Observation, bon sens, recherche de la pacification et non de con-vaincre ou exclure, c'est bien ce que veut le Patriarche .

Et puisque Voltaire fait référence à l'Académie Française, on peut faire un petit tour en compagnie de Claudine Tiercelin, philosophe : https://www.youtube.com/watch?v=OoJOMTsdllA&ab_channe...

P.-S. Vous avez tenu jusqu'au bout ? C'est bien , c'est le temps d'un film courant . On peut sauter les 13 premières minutes .

 

 

 

 

« A Bernard-Joseph Saurin, de

l'Académie française, etc.

à Paris

À Ferney, 5è avril 1769

Je vous remercie très sincèrement, mon cher confrère, de votre Spartacus 1; il était bon, et il est devenu meilleur. Les oreilles d’âne de Martin Fréron doivent lui allonger d’un demi-pied. Je ne vous dirai pas fadement que cette pièce fasse fondre en larmes ; mais je vous dirai qu’elle intéresse quiconque pense, et qu’à chaque page le lecteur est obligé de dire : « Voilà un esprit supérieur. » J’aime mieux cent vers de cette pièce que tout ce qu’on a fait depuis Jean Racine. Tout ce que j’ai vu depuis soixante ans est boursouflé, ou plat, ou romanesque. Je ne vois point dans votre pièce ce charlatanisme de théâtre qui en impose aux sots, et qui fait crier miracle au parterre welche : Neque, te ut miretur turba, labores.2

Le rôle de Spartacus me paraît, en général, supérieur au Sertorius de Corneille.

Vous m’avez piqué : j’ai relu l’Esprit des lois ; je suis entièrement de l’avis de Mme du Deffand, ce n'est que de l'esprit sur les lois 3. J'aime mieux l’instruction donnée par l’impératrice de Russie pour la rédaction de son code  . Cela est net, précis, il n’y a point de contradictions ni de fausses citations.
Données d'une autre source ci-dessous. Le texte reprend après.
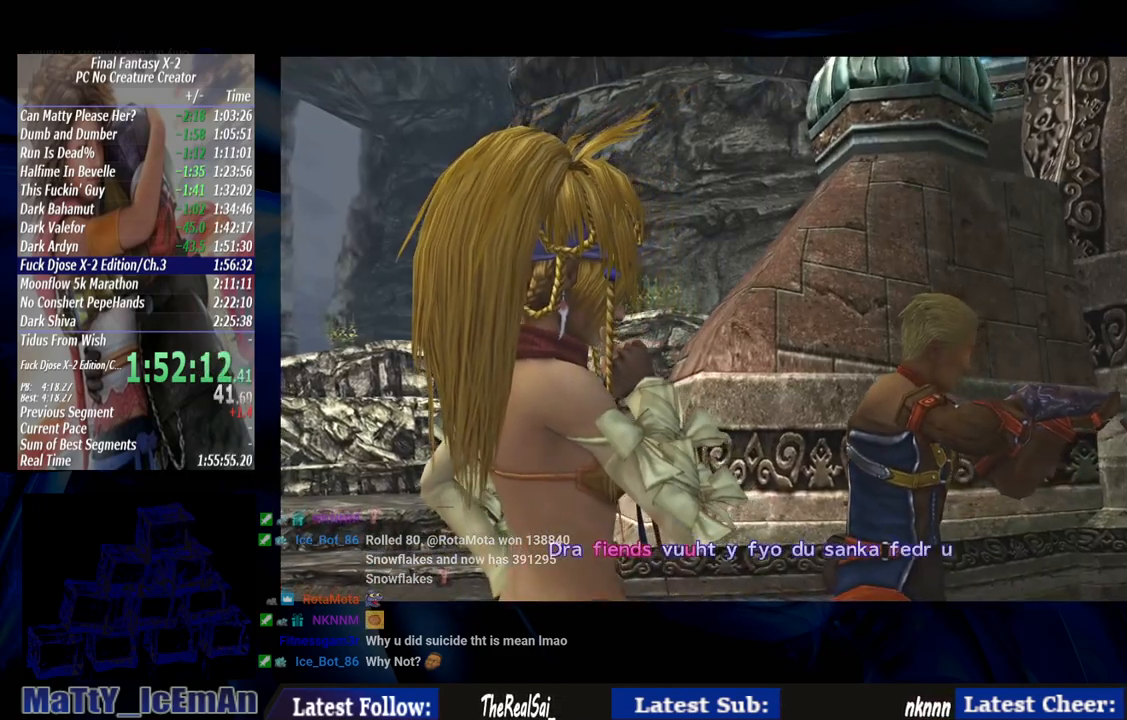
{"buttons": ["CROSS", "R1"], "left_stick": "center", "right_stick": "center", "events": [[17, "CROSS", "down"], [17, "R1", "down"], [150, "CROSS", "up"], [150, "R1", "up"], [250, "CROSS", "down"], [250, "R1", "down"], [383, "CROSS", "up"], [383, "R1", "up"], [483, "CROSS", "down"], [483, "R1", "down"]]}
Si Montesquieu n’avait pas aiguisé son livre d’épigrammes contre le pouvoir despotique, les prêtres, et les financiers, il était perdu ; mais les épigrammes ne conviennent guère à un objet aussi sérieux. Toutefois, je loue beaucoup son livre, parce qu’il faut louer la liberté de penser. Cette liberté est un service rendu au genre humain.

J’ai été sur le point de mourir il y a quelques jours. J’ai rempli, à mon dixième accès de lièvre, tous les devoirs d’un officier de la chambre du Roi Très Chrétien, et d’un citoyen qui doit mourir dans la religion de sa patrie. J’ai pris acte formel de ces deux points par-devant notaire, et j’enverrai l’acte à notre cher secrétaire, pour le déposer dans les archives de l’Académie, afin que la prêtraille ne s’avise pas, après ma mort, de manquer de respect au corps dont j’ai l’honneur d’être 4. Je vous prie d’en raisonner avec M. d’Alembert. Vous savez que pour avoir une place en Angleterre, quelle qu’elle puisse être, fût-ce celle de roi, il faut être de la religion du pays, telle qu’elle est établie par acte du Parlement. Que tout le monde pense ainsi, et tout ira bien ; et, à fin de compte, il n’y aura plus de sots que parmi la canaille, qui ne doit jamais être comptée.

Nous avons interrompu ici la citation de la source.